Leiter tentatively ruled that the issue of whether the parties to the RMA intended individual CTT members to be third-party beneficiaries of the RMA is a question to be decided by the jury, meaning that interpretation of the RMA is a question of fact, not a question of law. Questions of law are decided by judges, not juries.
Leiter also tentatively ruled that Hollendorfer could seek a declaration of rights regarding the applicability and effect of CHRB rules on the RMA.
Negligence Claim
One of Hollendorfer's claims, in Leiter's words, "is entitled 'negligence' and asserts approximately 16 allegedly negligent acts. One of those acts is 'creating false impressions and light relating to plaintiff's competency as a safe and accomplished horseman.'"
TSG's motion for summary judgment asserts that the plaintiff cannot maintain a cause of action for "negligent false light" as a matter of law, but Hollendorfer's position is that he did not make a separate claim for the tort of false light in the first place in this count.
Leiter tentatively ruled that Hollendorfer did not allege "the elements of false light.

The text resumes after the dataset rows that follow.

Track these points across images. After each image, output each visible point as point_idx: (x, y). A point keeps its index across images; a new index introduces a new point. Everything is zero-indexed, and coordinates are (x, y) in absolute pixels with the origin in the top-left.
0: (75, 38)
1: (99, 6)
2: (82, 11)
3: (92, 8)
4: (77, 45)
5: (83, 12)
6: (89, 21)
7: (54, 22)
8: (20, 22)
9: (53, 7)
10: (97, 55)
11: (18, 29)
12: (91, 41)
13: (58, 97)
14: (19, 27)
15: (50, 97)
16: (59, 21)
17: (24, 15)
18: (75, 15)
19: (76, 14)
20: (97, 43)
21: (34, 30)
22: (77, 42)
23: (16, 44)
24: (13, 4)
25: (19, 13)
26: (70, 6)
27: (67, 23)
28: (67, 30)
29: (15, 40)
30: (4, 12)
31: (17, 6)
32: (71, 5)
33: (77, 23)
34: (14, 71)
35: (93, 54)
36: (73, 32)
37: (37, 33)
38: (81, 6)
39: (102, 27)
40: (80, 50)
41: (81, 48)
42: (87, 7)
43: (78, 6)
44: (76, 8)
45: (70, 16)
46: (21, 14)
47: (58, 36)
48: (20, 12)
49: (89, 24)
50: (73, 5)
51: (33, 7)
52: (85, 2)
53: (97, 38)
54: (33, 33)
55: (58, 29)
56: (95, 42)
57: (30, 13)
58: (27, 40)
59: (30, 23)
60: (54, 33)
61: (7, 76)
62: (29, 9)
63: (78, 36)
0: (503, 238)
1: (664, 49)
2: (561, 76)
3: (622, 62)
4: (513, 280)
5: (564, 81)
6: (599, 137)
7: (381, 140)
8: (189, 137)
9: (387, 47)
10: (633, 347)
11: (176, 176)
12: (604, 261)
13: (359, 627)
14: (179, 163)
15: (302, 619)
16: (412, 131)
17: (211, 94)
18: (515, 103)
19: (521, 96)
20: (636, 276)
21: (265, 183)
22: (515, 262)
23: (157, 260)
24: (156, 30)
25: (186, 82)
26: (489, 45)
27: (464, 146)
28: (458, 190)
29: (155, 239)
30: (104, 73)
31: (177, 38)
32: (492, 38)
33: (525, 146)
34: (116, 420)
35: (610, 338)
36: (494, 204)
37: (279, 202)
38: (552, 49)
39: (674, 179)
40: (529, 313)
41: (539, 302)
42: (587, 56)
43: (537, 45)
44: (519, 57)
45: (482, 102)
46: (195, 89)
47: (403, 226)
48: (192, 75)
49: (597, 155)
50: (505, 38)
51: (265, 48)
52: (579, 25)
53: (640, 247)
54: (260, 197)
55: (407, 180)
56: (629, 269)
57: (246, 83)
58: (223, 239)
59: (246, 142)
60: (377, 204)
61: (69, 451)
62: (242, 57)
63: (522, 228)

There is no distinct claim for false light to be separated out and addressed in a motion for summary adjudication."
Equitable Remedies and Motions in Limine
After taking the summary judgment motions under submission, the minute order directs attorneys for both sides to confer about "how the equitable causes of action will be tried." In an equitable action, among other things a judge, not a jury, may enter an order of injunctive relief requiring a party to refrain from doing a particular act or to perform a particular act.
Equitable remedies weren't mentioned in trial briefs filed last week, and BloodHorse reported Sunday the case in its current posture does not encompass an effort for Hollendorfer to be readmitted to Santa Anita. In Monday's minute order, Leiter ordered briefs on said issues to be filed by Feb. 25.
Hollendorfer's prior pleas to be readmitted to Santa Anita were rejected by Superior Court in September 2019, February 2020, and November 2021. If Hollendorfer is granted equitable relief to re-enter Santa Anita at this point, how that would affect his claims for future monetary damages, if at all, remains to be seen.
TSG's attorneys filed multiple motions in limine to preclude or limit expected testimony of several witnesses. In Monday's minute order, Leiter directed the parties to "meet and confer" about those motions as well as an extensive witness list that mentions 60 people whose testimony would take an estimated 88 hours.
New Trial Date
Leiter ordered the trial to commence at 9:30 a.m. PT, March 14 in Los Angeles at the Stanley Mosk Courthouse, which is a busy place. According to Wikipedia, the building has 100 courtrooms and in normal times has 840 daily workers and 7,000 daily visitors.
Lead attorneys are Drew Couto for Hollendorfer and Luis Li for the TSG entities.